Outside, they remerged below the impossible spire of memories and took a moment to watch its swirling mass, extending far above them, as it was quite a beautiful sight. The ground rippled under his feet, forming low hills and features that he had never seen before to bring a bit of life into the abyss, and Kira thought that this might be a sign of progress. He did not know if continuing to press her was a good idea, but he simply had to know, so he asked her, "Does an equal amount of time pass outside as inside here?" because, if it did, then Cat would likely be dead by now.

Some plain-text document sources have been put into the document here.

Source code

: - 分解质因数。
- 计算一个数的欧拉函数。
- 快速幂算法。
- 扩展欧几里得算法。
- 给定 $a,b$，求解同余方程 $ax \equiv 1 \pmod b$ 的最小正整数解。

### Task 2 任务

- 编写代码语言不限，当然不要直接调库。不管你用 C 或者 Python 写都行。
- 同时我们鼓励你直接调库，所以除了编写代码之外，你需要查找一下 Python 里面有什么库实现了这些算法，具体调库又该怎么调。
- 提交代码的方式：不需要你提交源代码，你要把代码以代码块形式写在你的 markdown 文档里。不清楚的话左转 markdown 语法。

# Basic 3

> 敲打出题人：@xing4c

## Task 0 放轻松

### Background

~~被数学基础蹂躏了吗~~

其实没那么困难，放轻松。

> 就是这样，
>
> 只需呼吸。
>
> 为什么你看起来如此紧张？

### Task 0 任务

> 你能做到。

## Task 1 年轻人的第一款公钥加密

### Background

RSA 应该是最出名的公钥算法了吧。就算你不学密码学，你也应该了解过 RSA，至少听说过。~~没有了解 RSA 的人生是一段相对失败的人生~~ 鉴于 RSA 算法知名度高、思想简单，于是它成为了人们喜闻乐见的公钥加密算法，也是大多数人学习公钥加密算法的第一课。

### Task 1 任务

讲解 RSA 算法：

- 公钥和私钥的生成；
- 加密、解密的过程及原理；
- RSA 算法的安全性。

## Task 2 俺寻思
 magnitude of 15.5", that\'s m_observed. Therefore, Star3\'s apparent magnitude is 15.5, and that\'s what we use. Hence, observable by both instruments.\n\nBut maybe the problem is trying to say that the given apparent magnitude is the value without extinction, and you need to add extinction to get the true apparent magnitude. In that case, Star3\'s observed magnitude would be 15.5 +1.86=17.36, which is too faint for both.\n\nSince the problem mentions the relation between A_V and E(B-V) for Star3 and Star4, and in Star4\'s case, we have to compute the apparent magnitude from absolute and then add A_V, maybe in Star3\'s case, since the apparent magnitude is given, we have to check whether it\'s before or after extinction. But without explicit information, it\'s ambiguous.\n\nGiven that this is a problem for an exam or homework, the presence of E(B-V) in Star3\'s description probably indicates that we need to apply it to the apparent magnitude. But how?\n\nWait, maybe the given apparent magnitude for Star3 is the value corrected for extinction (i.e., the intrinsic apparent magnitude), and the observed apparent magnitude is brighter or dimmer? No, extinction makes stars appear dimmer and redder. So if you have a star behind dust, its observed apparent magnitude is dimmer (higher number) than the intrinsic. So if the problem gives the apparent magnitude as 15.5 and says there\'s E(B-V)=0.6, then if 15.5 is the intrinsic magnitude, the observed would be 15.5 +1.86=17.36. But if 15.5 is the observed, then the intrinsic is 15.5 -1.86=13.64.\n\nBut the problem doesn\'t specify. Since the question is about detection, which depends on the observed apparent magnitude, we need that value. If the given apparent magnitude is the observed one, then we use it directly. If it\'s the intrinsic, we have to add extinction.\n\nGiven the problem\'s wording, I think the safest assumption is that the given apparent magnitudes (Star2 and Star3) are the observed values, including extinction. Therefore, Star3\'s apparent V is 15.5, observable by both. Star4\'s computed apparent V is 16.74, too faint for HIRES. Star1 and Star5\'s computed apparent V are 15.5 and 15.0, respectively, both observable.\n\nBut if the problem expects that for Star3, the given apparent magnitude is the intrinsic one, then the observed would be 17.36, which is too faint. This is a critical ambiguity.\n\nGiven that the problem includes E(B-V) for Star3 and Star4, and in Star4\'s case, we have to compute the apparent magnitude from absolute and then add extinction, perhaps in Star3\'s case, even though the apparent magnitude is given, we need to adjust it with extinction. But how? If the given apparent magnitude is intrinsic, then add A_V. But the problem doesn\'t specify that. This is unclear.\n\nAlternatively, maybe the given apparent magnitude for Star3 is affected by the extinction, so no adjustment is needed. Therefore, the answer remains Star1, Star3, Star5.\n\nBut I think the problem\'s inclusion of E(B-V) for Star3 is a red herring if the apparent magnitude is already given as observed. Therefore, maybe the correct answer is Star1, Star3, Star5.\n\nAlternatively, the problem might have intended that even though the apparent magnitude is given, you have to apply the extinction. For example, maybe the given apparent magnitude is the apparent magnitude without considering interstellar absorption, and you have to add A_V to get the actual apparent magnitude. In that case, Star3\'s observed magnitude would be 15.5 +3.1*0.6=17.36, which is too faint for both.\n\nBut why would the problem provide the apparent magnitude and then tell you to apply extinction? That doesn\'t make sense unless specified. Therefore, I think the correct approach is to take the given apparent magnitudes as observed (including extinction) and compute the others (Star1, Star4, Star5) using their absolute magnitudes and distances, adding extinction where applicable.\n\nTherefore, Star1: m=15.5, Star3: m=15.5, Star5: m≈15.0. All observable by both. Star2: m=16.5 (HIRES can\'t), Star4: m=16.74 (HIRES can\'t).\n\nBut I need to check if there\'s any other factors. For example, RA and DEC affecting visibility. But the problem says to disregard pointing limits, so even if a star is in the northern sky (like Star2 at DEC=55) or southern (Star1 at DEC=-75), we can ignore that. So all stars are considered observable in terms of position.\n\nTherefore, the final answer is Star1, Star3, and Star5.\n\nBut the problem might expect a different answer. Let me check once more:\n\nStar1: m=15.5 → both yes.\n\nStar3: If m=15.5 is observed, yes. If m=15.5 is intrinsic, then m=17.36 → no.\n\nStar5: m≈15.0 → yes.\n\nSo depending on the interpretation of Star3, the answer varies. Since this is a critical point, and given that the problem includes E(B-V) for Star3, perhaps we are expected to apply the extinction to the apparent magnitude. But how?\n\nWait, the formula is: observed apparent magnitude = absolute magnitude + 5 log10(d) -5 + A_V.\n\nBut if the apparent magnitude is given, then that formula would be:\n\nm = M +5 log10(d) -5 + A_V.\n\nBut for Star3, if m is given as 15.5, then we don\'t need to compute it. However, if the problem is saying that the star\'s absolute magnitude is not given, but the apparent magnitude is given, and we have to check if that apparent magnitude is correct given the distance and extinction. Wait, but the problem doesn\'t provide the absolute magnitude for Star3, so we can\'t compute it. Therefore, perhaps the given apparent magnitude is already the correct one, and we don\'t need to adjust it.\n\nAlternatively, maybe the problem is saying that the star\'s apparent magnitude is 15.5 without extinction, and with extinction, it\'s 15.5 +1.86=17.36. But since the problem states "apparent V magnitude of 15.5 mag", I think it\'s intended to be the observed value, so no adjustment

Waiting with bated breath for her response, he was relieved when it came, "I can control how much time passes in here relative to outside – I can't make time go faster here than outside though – so no time at all has passed since you touched the handle."
"Thank you," Kira replied, unable to stop himself from smiling.
"I wonder; do you actually care?"
"Of course I do," stressed Kira, "Cat was the only person to stick with me and the only person who I now have a chance of saving."
Kira followed her around to the entrance to a new memory, it looked to be one involving Sadis and Thea, and he wondered what he had done wrong that time, but she inexplicably turned to walk away from it. Not knowing what this meant but sensing it to be a good thing, he followed after her. To his surprise, the low folds in terrain that had appeared before his eyes were now covered in luscious green grass and occasional tufts of flowers, but he could not remember seeing this change ever occur. They followed a stone path together, for around three minutes, away from the tower and up onto one of the rises. From there, they had an excellent view of it twisting before them, and Kira followed her to sit on the grass and watch it.